Selected text >>
Re: Some real anti-bayes stuffing followup

Posted by Bart Schaefer <sc...@zanshin.com>.

On Fri, 13 Feb 2004, Robert Menschel wrote:

> I suggest that if we could store a record with three or four fields,
> message-id, checksum(subject), checksum(body), and maybe
> time(firstseen), we could use this as a database, and apply a rule
> (maybe named DUPLICATE_MESSAGEID) where either (1) checksums don't
> match, or (2) time(now) is significantly different from time(firstseen).

On Fri, 13 Feb 2004, Jon wrote:

> IANAD (I am not a developer) but I don't think I this a worthwhile
> approach for two related reasons:
> 
> * it costs us (the mail admins) too much
> * it costs spammers too little

Just two points before I go to bed:

(1) Isn't this effectively what DCC, Razor, Pyzor, etc. already do?

(2) Isn't most of this data already in the Bayes database, just being
used differently?

Re: Re[2]: Some real anti-bayes stuffing followup

Posted by Jon <jo...@tgpsolutions.com>.

On Fri, 2004-02-13 at 20:59, Robert Menschel wrote:
> I suggest that if we could store a record with three or four fields,
> message-id, checksum(subject), checksum(body), and maybe time(firstseen),
> we could use this as a database, and apply a rule (maybe named
> DUPLICATE_MESSAGEID) where either (1) checksums don't match, or (2)

Data excerpts >>

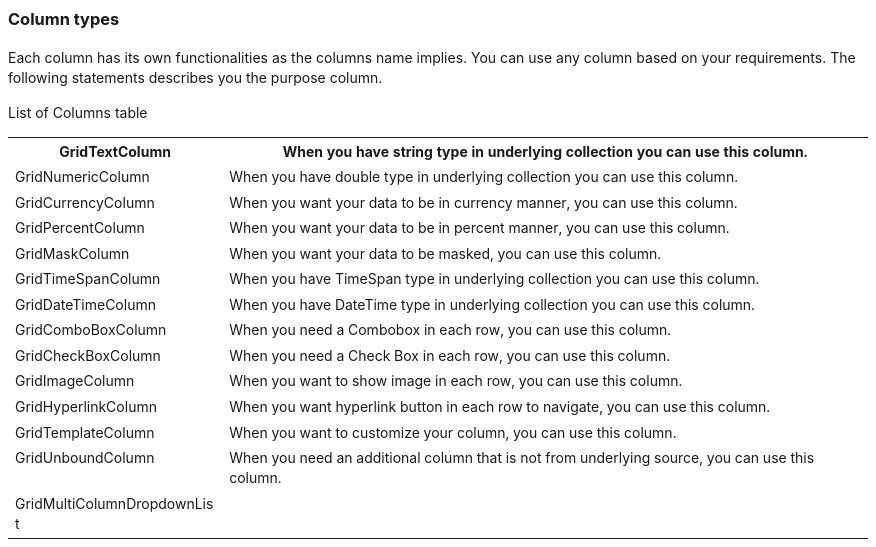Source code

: ### Column types

Each column has its own functionalities as the columns name implies. You can use any column based on your requirements. The following statements describes you the purpose column.

List of Columns table

<table>
<tr>
<th>
GridTextColumn</th><th>
When you have string type in underlying collection you can use this column.</th></tr>
<tr>
<td>
GridNumericColumn</td><td>
When you have double type in underlying collection you can use this column.</td></tr>
<tr>
<td>
GridCurrencyColumn</td><td>
When you want your data to be in currency manner, you can use this column.</td></tr>
<tr>
<td>
GridPercentColumn</td><td>
When you want your data to be in percent manner, you can use this column.</td></tr>
<tr>
<td>
GridMaskColumn</td><td>
When you want your data to be masked, you can use this column.</td></tr>
<tr>
<td>
GridTimeSpanColumn</td><td>
When you have TimeSpan type in underlying collection you can use this column.</td></tr>
<tr>
<td>
GridDateTimeColumn</td><td>
When you have DateTime type in underlying collection you can use this column.</td></tr>
<tr>
<td>
GridComboBoxColumn</td><td>
When you need a Combobox in each row, you can use this column.</td></tr>
<tr>
<td>
GridCheckBoxColumn</td><td>
When you need a Check Box in each row, you can use this column.</td></tr>
<tr>
<td>
GridImageColumn</td><td>
When you want to show image in each row, you can use this column.</td></tr>
<tr>
<td>
GridHyperlinkColumn</td><td>
When you want hyperlink button in each row to navigate, you can use this column.</td></tr>
<tr>
<td>
GridTemplateColumn</td><td>
When you want to customize your column, you can use this column.</td></tr>
<tr>
<td>
GridUnboundColumn</td><td>
When you need an additional column that is not from underlying source, you can use this column.</td></tr>
<tr>
<td>
GridMultiColumnDropdownList</td><td>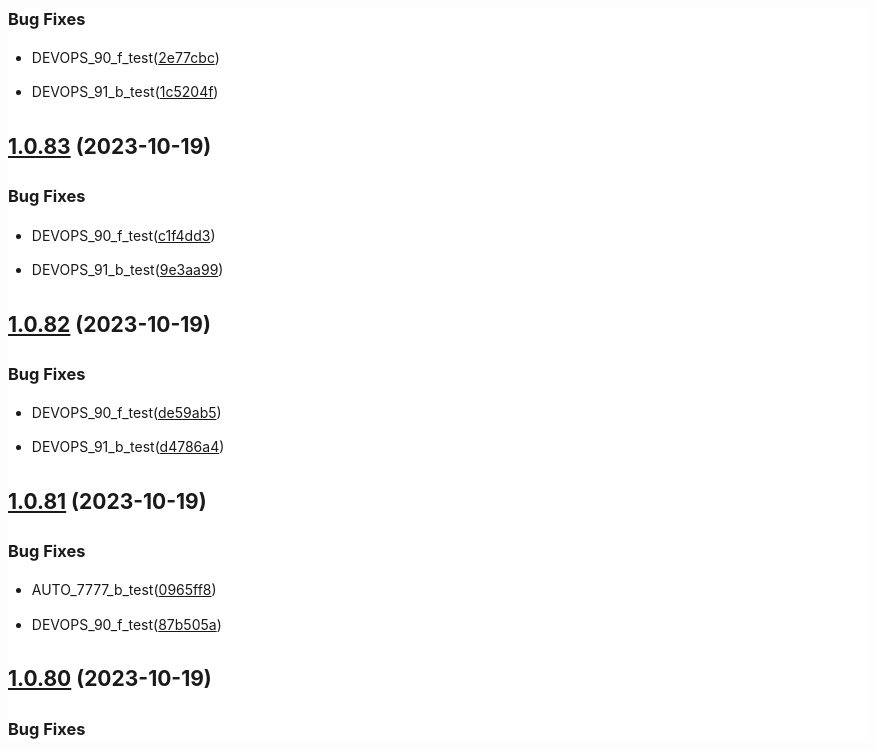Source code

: 
### Bug Fixes

* DEVOPS_90_f_test([2e77cbc](https://gitlab.syntecclub.com/ProjectRoot/devops/review/semantic-release/commit/2e77cbcd491bfdbda9571a8ae2b83c7fa8d78808))

* DEVOPS_91_b_test([1c5204f](https://gitlab.syntecclub.com/ProjectRoot/devops/review/semantic-release/commit/1c5204f056d2a6d113d12d25791c99e98a06b9c5))
## [1.0.83](https://gitlab.syntecclub.com/ProjectRoot/devops/review/semantic-release/compare/v1.0.82...v1.0.83) (2023-10-19)


### Bug Fixes

* DEVOPS_90_f_test([c1f4dd3](https://gitlab.syntecclub.com/ProjectRoot/devops/review/semantic-release/commit/c1f4dd391608b5c4c18e645dc975fa826524b9de))

* DEVOPS_91_b_test([9e3aa99](https://gitlab.syntecclub.com/ProjectRoot/devops/review/semantic-release/commit/9e3aa99a190b4b3692abaa5d37e010e84e371240))
## [1.0.82](https://gitlab.syntecclub.com/ProjectRoot/devops/review/semantic-release/compare/v1.0.81...v1.0.82) (2023-10-19)


### Bug Fixes

* DEVOPS_90_f_test([de59ab5](https://gitlab.syntecclub.com/ProjectRoot/devops/review/semantic-release/commit/de59ab574ec5e1f6b57d1b8ba02b1c743ed6bb31))

* DEVOPS_91_b_test([d4786a4](https://gitlab.syntecclub.com/ProjectRoot/devops/review/semantic-release/commit/d4786a4b682a7858c24cd2840fdc6619a9a23001))
## [1.0.81](https://gitlab.syntecclub.com/ProjectRoot/devops/review/semantic-release/compare/v1.0.80...v1.0.81) (2023-10-19)


### Bug Fixes

* AUTO_7777_b_test([0965ff8](https://gitlab.syntecclub.com/ProjectRoot/devops/review/semantic-release/commit/0965ff8d2cf3de48224fe66989bc722c54b39691))

* DEVOPS_90_f_test([87b505a](https://gitlab.syntecclub.com/ProjectRoot/devops/review/semantic-release/commit/87b505a91e89eb4fa1d4612ee1a2f1078bf2311b))
## [1.0.80](https://gitlab.syntecclub.com/ProjectRoot/devops/review/semantic-release/compare/v1.0.79...v1.0.80) (2023-10-19)


### Bug Fixes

Exercise requirements >>
(a) Translate this sentence from the anti-Bayes stuffing thread into Spanish: "Isn't this effectively what DCC, Razor, Pyzor, etc. already do?"
(b) Answer these questions from the anti-Bayes stuffing thread:
(i) Who posted the reply that raises two points before going to bed?
(ii) What name does Robert Menschel suggest for the rule?
(iii) What two reasons does Jon list against the approach?
(c) Write the next part of the anti-Bayes stuffing thread, picking up after the last sentence shown.

Set of answers >>
(a) ¿No es esto, en efecto, lo que ya hacen DCC, Razor, Pyzor, etc.?

(b)
(i) Bart Schaefer
(ii) DUPLICATE_MESSAGEID
(iii) It costs the mail admins too much, and it costs spammers too little.

(c)
> time(now) is significantly different from time(firstseen).
> 
> Does this seem like a worthwhile approach?
> 

IANAD (I am not a developer) but I don't think I this a worthwhile
approach for two related reasons:

* it costs us (the mail admins) too much
* it costs spammers too little

We would need to go through the effort of implementing this in code,
then setting off resources (disk and CPU) to checksum and record these
attributes of incoming messages.  

In response, spammers would only need to insert a %RND_MSG_ID to render
all our efforts useless.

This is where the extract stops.